## Information supplied
>>
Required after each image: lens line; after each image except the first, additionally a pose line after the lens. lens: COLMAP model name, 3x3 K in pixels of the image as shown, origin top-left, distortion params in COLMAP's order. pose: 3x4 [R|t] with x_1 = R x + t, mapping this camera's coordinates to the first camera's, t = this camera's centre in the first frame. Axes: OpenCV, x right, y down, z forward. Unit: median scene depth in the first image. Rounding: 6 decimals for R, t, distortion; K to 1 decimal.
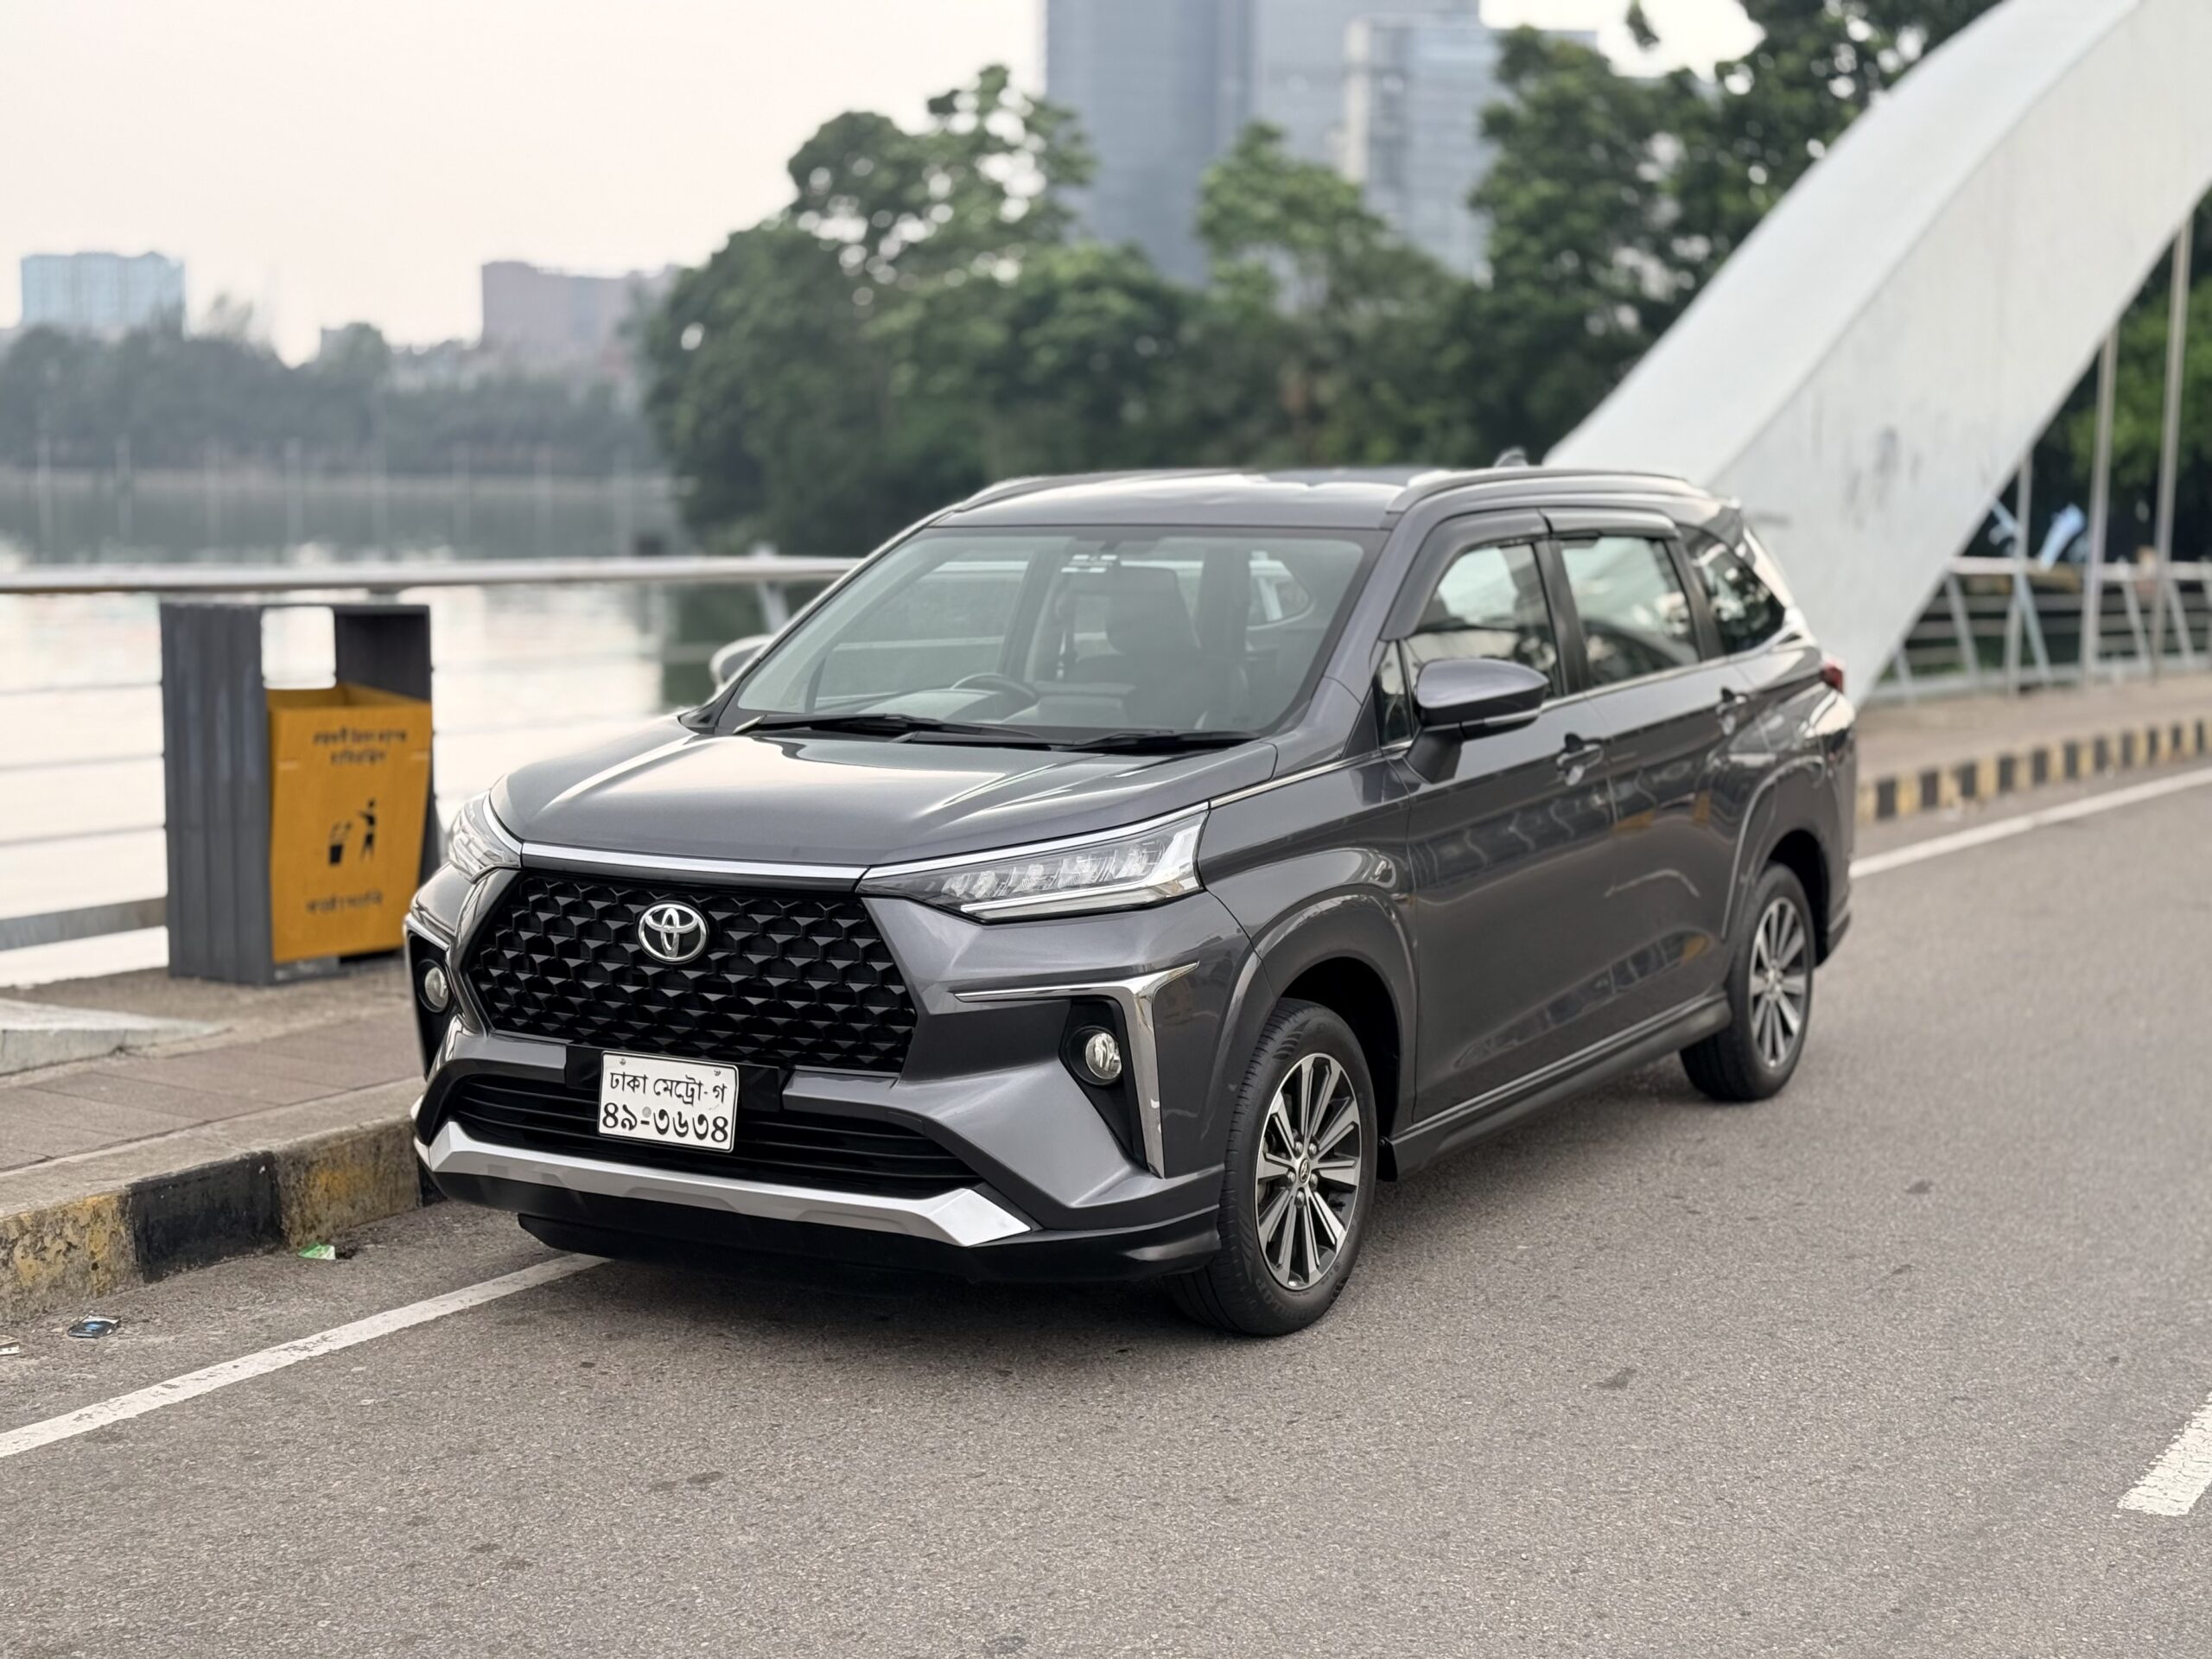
lens RADIAL K [[3163.5, 0, 1108.8], [0, 3163.5, 871.1], [0, 0, 1]] dist [0.188100, -0.337202]
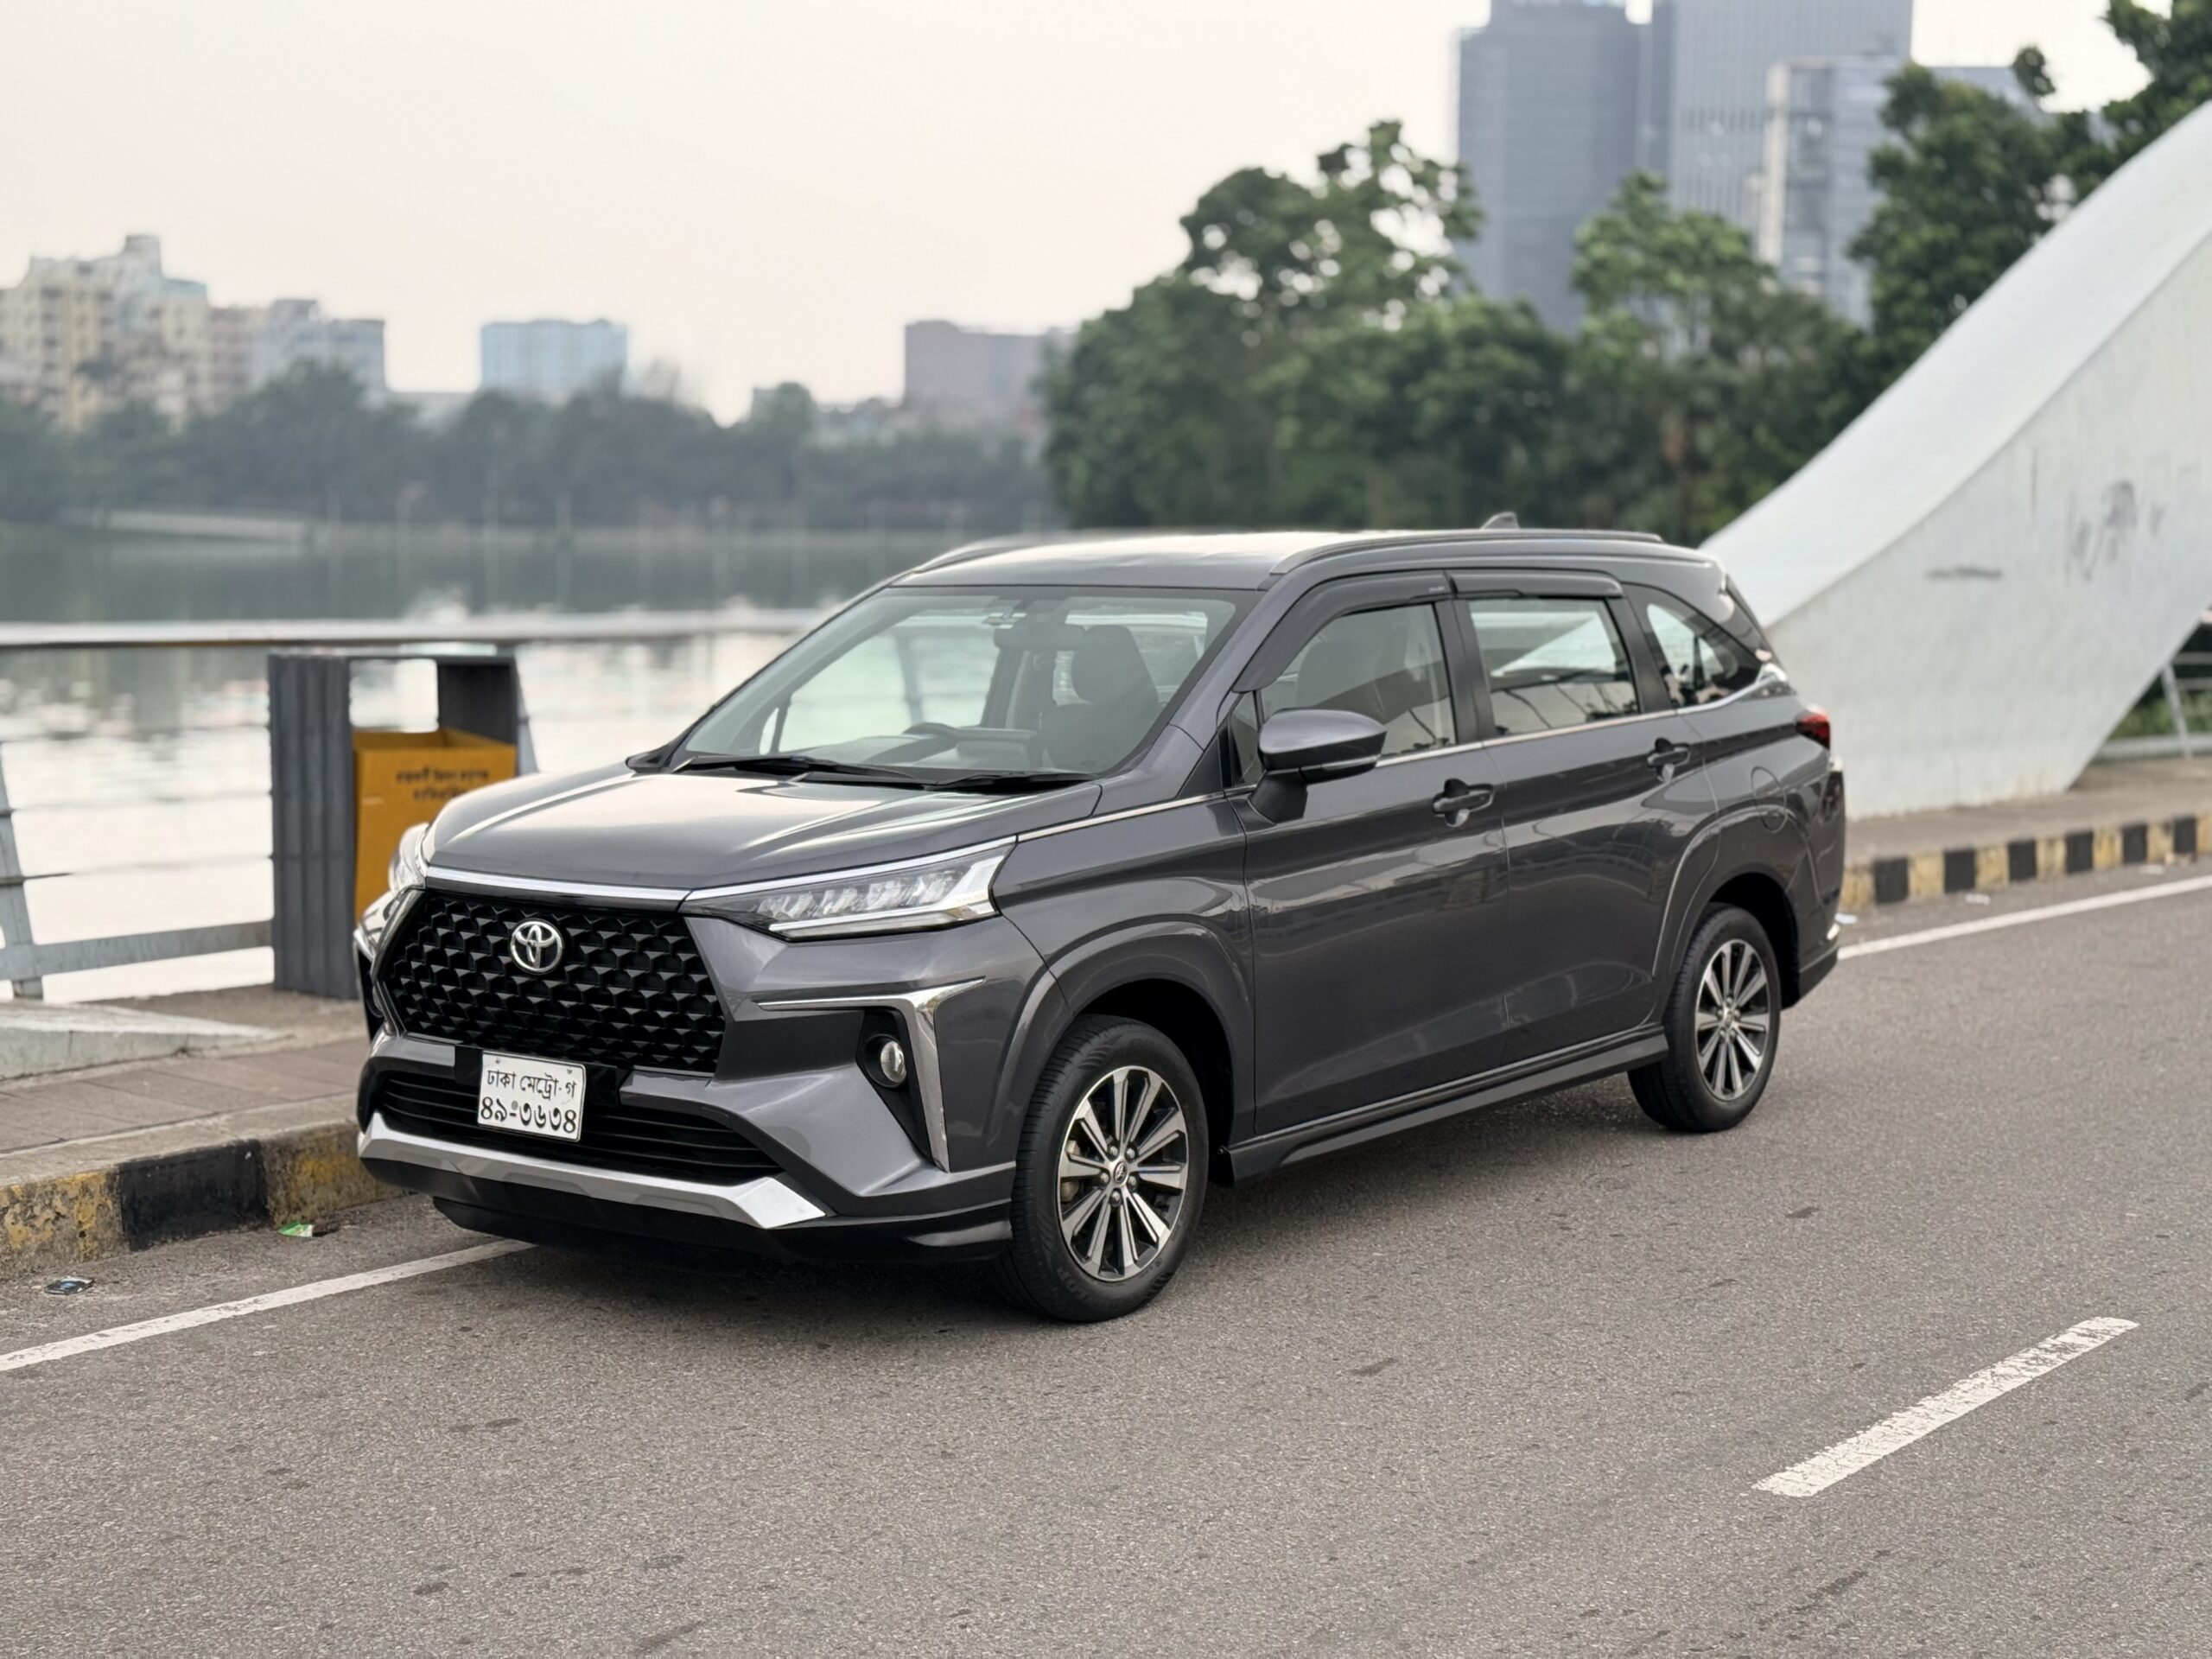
lens RADIAL K [[3163.5, 0, 1108.8], [0, 3163.5, 871.1], [0, 0, 1]] dist [0.188100, -0.337202]
pose [[0.991728, 0.011255, -0.127859, 0.176790], [-0.013275, 0.999800, -0.014953, 0.005684], [0.127666, 0.016526, 0.991680, -0.082200]]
<<
## Directions for this task
Copy every line of the data above word for word, leaving the pictures out.

## Solved problem
Required after each image: lens line; after each image except the first, additionally a pose line after the lens. lens: COLMAP model name, 3x3 K in pixels of the image as shown, origin top-left, distortion params in COLMAP's order. pose: 3x4 [R|t] with x_1 = R x + t, mapping this camera's coordinates to the first camera's, t = this camera's centre in the first frame. Axes: OpenCV, x right, y down, z forward. Unit: median scene depth in the first image. Rounding: 6 decimals for R, t, distortion; K to 1 decimal.
lens RADIAL K [[3163.5, 0, 1108.8], [0, 3163.5, 871.1], [0, 0, 1]] dist [0.188100, -0.337202]
lens RADIAL K [[3163.5, 0, 1108.8], [0, 3163.5, 871.1], [0, 0, 1]] dist [0.188100, -0.337202]
pose [[0.991728, 0.011255, -0.127859, 0.176790], [-0.013275, 0.999800, -0.014953, 0.005684], [0.127666, 0.016526, 0.991680, -0.082200]]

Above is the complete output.